Timing of surgery – There was no other published case of Elective tracheal resection during the pandemic. The only article published was from North Italy where a resection-anastomosis was done for an emergency patient in stridor with Grade III stenosis.5
Possibility of post-operative systemic complications in recovered Covid-19 patients – residual pulmonary dysfunction, lingering arterial and venous embolic phenomena, adrenal insufficiency from steroid overuse, myocardial dysfunction, neurological manifestations and also residual neuromuscular weakness in critically ill patients was reported.6
Uncertainty of post-symptomatic infectious phase.7
Possibility of recurrent Covid-19 infection in the same patient.8
A multi-disciplinary team comprising of physician, chest phyisician, anaesthetist and intensivist discussed the case with the airway surgical team.

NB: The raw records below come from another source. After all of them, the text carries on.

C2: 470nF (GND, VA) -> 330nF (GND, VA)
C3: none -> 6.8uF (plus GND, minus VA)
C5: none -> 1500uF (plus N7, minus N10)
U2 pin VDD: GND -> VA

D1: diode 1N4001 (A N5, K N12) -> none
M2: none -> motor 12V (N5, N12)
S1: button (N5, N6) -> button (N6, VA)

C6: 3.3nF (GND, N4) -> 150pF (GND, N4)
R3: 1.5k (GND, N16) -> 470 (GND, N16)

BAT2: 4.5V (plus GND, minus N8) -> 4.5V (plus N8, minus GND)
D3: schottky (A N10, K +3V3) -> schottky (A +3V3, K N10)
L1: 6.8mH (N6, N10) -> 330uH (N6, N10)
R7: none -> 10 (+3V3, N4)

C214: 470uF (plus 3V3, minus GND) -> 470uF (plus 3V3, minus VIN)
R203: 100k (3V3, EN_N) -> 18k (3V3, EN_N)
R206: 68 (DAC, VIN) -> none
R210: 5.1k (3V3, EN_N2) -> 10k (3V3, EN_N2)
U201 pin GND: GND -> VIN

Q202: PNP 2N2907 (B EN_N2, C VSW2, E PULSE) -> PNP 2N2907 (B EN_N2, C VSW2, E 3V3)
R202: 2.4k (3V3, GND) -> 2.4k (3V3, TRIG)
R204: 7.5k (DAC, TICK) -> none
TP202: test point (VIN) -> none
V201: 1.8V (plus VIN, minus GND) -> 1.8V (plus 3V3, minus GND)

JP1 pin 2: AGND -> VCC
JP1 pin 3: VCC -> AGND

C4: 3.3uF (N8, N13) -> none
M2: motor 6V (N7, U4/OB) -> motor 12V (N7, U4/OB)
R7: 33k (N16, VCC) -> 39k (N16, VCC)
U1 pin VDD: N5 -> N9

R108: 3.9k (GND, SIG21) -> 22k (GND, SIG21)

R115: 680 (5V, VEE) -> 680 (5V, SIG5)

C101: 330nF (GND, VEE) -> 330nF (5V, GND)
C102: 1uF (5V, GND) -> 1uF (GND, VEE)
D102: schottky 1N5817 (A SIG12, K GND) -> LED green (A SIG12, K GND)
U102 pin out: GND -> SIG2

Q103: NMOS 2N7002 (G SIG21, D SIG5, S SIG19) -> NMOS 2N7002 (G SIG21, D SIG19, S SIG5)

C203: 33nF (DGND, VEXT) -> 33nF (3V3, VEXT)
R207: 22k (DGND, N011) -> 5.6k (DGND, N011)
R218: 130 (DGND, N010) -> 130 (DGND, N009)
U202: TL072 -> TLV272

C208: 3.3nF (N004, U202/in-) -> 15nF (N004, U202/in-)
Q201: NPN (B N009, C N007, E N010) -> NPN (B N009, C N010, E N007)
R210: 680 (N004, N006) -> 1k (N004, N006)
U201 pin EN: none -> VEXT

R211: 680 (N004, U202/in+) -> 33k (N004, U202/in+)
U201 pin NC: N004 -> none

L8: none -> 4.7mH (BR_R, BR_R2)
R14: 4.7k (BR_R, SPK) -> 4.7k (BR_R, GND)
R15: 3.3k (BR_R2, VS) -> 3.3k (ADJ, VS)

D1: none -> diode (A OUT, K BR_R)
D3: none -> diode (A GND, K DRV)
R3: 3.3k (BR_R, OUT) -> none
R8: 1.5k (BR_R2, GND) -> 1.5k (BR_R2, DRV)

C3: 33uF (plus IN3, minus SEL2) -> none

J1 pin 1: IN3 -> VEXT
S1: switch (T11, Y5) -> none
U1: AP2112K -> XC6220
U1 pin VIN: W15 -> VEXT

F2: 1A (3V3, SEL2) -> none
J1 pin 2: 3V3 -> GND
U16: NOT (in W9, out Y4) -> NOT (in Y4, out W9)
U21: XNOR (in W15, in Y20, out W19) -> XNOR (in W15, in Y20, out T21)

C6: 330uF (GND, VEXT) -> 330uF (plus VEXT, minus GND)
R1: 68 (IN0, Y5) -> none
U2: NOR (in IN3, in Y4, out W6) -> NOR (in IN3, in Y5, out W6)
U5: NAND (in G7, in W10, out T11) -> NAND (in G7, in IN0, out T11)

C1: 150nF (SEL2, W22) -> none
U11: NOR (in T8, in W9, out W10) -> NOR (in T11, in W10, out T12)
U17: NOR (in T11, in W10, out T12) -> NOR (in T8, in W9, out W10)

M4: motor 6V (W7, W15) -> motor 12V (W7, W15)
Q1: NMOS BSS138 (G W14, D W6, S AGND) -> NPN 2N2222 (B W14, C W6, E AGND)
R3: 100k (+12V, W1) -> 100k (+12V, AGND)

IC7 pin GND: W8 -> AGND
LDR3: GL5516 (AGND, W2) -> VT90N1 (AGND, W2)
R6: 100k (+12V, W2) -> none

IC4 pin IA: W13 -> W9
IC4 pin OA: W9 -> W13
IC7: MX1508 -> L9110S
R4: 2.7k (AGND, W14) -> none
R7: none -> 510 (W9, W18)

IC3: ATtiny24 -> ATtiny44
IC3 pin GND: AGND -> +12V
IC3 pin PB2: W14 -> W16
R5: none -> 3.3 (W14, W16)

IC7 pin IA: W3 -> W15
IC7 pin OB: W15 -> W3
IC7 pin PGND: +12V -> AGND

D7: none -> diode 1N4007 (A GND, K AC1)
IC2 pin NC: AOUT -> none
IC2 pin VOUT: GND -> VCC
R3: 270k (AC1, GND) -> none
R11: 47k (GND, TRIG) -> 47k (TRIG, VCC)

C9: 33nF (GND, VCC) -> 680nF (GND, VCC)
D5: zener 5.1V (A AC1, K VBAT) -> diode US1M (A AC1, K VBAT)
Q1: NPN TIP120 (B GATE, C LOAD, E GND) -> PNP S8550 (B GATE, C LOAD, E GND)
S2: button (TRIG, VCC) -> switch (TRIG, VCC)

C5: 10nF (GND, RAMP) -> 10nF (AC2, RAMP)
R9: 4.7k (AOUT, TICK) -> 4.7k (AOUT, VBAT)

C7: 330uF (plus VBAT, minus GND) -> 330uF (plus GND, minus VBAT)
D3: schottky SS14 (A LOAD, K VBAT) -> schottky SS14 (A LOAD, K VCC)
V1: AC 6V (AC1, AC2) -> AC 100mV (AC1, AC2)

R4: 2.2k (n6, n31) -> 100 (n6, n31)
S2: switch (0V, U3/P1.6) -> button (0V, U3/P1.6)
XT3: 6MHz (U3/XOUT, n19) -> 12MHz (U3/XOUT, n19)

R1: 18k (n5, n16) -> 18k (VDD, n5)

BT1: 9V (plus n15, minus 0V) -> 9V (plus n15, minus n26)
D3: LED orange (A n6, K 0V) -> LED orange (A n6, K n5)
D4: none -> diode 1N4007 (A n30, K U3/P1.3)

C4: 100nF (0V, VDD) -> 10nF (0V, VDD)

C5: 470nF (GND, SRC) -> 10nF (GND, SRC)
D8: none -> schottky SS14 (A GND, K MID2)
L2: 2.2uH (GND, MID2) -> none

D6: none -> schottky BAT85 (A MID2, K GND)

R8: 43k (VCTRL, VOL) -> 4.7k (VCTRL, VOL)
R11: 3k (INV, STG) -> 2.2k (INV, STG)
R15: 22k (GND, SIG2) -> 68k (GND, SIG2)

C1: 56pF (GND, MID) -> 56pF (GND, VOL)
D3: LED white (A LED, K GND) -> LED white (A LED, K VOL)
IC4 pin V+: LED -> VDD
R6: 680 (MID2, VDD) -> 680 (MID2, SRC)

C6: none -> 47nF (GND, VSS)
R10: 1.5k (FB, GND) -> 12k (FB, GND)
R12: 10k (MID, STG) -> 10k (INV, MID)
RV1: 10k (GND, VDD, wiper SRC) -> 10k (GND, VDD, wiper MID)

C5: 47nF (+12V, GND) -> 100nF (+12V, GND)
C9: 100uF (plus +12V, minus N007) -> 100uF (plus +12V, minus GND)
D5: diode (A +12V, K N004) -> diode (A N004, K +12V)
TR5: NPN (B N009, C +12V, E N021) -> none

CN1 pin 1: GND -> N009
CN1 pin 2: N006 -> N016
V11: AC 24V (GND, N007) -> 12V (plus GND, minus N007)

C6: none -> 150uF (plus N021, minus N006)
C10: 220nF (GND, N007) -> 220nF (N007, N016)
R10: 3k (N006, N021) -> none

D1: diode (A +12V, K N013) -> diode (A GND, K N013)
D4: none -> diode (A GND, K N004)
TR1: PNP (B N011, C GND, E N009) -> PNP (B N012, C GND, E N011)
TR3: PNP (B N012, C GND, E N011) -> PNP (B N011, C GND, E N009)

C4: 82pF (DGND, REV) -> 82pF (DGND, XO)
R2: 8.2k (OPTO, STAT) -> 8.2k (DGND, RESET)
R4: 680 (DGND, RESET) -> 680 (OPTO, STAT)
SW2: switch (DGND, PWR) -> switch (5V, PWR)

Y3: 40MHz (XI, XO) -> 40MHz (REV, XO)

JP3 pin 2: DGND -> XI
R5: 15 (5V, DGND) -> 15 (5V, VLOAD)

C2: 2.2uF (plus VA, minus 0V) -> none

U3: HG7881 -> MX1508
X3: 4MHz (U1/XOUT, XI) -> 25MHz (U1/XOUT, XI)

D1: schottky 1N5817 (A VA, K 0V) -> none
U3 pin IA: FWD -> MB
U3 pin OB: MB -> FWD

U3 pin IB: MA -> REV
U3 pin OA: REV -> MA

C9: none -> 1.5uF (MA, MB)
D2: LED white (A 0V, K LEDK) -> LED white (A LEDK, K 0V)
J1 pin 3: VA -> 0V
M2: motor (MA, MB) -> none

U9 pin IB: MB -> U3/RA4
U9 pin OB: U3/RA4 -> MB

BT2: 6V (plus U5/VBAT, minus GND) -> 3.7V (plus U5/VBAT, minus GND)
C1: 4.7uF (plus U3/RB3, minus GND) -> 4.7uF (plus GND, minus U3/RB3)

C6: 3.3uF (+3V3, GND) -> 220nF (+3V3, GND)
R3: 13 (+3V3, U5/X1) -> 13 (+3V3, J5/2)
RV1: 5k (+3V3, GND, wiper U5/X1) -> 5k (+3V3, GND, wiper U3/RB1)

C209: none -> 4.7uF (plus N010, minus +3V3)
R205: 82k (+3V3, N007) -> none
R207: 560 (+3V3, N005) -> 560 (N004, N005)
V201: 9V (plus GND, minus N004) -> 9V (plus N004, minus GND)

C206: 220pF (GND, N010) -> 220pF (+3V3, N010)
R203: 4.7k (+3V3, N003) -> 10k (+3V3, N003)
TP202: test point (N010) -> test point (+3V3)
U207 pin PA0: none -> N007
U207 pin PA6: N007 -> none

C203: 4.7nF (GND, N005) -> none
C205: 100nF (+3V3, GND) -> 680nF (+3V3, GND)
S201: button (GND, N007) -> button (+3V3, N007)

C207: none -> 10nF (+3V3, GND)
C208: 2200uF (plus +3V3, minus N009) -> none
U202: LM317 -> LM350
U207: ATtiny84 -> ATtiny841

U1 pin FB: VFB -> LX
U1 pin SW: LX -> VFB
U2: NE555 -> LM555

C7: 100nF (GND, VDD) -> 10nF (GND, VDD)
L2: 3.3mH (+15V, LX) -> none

Room air ABG was >95%. Breath holding was >30 seconds. Six-minute walk test spO2 was 96%. ABG was normal. High resolution chest CT revealed no active lesions. All these findings suggested good pulmonary function. Coagulation profile and 2D-Echocardiogram was normal. There was no neurological deficit.
Covid-19 Total antibodies were positive suggesting old infection with residual immunity. Repeat RT-PCR was done which was negative. All these factors were favourable for the patient. Also, patient and relatives were counselled in detail about possibility of recurrent infection in future and high-risk nature of surgery. The patient gave due consent understanding that there was no other medical or surgical option to regain his voice and hence, his employment. Tracheal culture was sent which revealed Pseudomonas sensitive to Inj. Colistin. Under appropriate antibiotic cover for 5 days, patient was taken up for the surgery with all precautions including full PPE donned by the entire team. Surgical steps remained same as for non-covid tracheal stenosis cases.8 Extra care was taken during anaesthesia tube exchange and extubation. Post-operative course was uneventful and follow-up after 3 months did not reveal any long-term Covid related pulmonary or airway complications.
Conclusion
We report the first case of tracheal resection and anastomosis done in India during the peak of the pandemic with relative safety and good success. This was possible due to rigorous preoperative work-up, multi-disciplinary team discussion, detailed counselling of the patient and appropriate peri-operative precautions for the safety of the patient as well as the hospital staff.